Natural Solutions in Auckland, Wellington, Christchurch

Learn about the causes of Constipation & find a practitioner in Auckland, Hamilton, Bay of Plenty, Wellington, Christchurch, Dunedin to help you overcome Constipation within New Zealand.

Constipation is a digestive condition, where difficulty is experienced in bowel opening. Pain and straining may be experienced when passing motions, and movements occur less often than usual. Other symptoms include a feeling of incomplete emptying, and passing dry, hard faeces.


Causes of constipation
Constipation can be caused by a specific condition but most cases have no underlying cause for concern. Identifying the exact cause of constipation can be difficult but there are a number of factors which increase the chances of being constipated.

The common factors causing constipation include:
Constipation | The Wellness Directory
  • Lack of fibre – not enough fruit, vegetables or cereal in the diet
  • Lifestyle changes – such as a change to routine or eating habits
  • Toilet shyness – lack of privacy when using the toilet (such as public conveniences)
  • Ignoring the urge to use the toilet and pass a stool
  • Lack of movement – immobility or low levels of physical activity
  • Lack of fluids  - not drinking enough water
  • Weight problems – overweight, underweight
  • Anxiety
  • Depression
Constipation can also be a side effect of taking certain prescription medicines such as:
  • Antidepressants
  • Calcium supplements
  • Diuretics
  • Iron supplements
  • Epilepsy meds
  • Antacids
Pregnant women in the first trimester have an increased chance of suffering with constipation usually. Hormonal changes causes the extra production of progesterone which acts as a muscle relaxant. An increase in this hormone prevents the natural movement of waste and stools through the bowel because muscles find it more difficult to contract.
  • Other conditions that cause constipation include:
  • Colon cancer
  • Rectal cancer
  • Diabetes
  • Underactive thyroid
  • Parkinson's disease
  • IBS
  • Injuries to the spinal cord
  • Multiple Sclerosis
  • Kidney failure
  • Anal fissures (small tears to the skin inside the anus)
It should be noted that constipation is rarely a sign of a serious underlying condition such as those mentioned above.

Symptoms of constipation

People experience bowel movements in different ways and perfectly healthy adults can go to toilet once a day while others may only go every 3-4 days. Some children are likely to pass stools several times in one day while others may only go 2-3 times per week.

The symptoms of constipation typically involve difficulty passing a stool or noticing that you pass stools significantly less than you're used to. You may also find that passing a stool is less effective and your bowel doesn't feel completely empty.
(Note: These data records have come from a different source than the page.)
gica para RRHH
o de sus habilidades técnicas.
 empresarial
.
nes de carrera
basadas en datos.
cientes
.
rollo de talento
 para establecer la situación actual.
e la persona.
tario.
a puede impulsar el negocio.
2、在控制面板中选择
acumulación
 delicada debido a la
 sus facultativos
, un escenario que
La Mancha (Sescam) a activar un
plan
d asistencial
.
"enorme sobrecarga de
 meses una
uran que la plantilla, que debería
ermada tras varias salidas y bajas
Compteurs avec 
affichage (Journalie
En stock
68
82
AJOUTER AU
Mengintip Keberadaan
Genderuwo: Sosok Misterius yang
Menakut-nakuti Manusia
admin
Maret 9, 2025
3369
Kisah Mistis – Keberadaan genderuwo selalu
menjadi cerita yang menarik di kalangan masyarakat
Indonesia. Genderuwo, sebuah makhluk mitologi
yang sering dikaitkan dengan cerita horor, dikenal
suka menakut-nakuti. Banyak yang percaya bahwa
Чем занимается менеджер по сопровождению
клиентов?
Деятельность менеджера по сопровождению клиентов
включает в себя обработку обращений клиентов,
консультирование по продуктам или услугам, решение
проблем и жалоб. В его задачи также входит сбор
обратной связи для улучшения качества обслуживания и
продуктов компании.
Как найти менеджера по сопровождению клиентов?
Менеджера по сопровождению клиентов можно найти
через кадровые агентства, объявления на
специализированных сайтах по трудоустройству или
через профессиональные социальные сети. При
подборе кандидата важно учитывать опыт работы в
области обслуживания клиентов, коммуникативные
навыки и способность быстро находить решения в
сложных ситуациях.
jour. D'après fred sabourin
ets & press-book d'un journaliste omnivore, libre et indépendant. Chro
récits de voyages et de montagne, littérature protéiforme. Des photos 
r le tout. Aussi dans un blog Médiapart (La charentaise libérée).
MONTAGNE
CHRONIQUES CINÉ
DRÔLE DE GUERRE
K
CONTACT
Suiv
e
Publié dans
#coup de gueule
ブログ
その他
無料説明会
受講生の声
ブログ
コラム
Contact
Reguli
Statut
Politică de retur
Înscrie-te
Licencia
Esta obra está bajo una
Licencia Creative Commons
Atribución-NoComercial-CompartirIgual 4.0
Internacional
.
Passing a stool may become difficult because:

  • It is dry and hard
  • It is lumpy and hard
  • It is abnormally large or small
These symptoms may be followed by stomach ache, stomach cramps, bloatedness, nausea or poor appetite.


Diagnosis of constipation

It is unlikely that you'll need a physical examination by a GP to confirm constipation as a diagnosis can be made based on your symptoms and questioning you about bowel habits, diet and lifestyle changes.

If the GP suspects a more serious underlying problem they may perform a physical examination. This will happen if you have dry and hard stools collecting in the rectum (known as faecal impaction).

The GP will feel your abdomen and then get you to lie on one side. They will then use a lubricated glove and insert a finger into your rectum to feel for any collected stools or problems.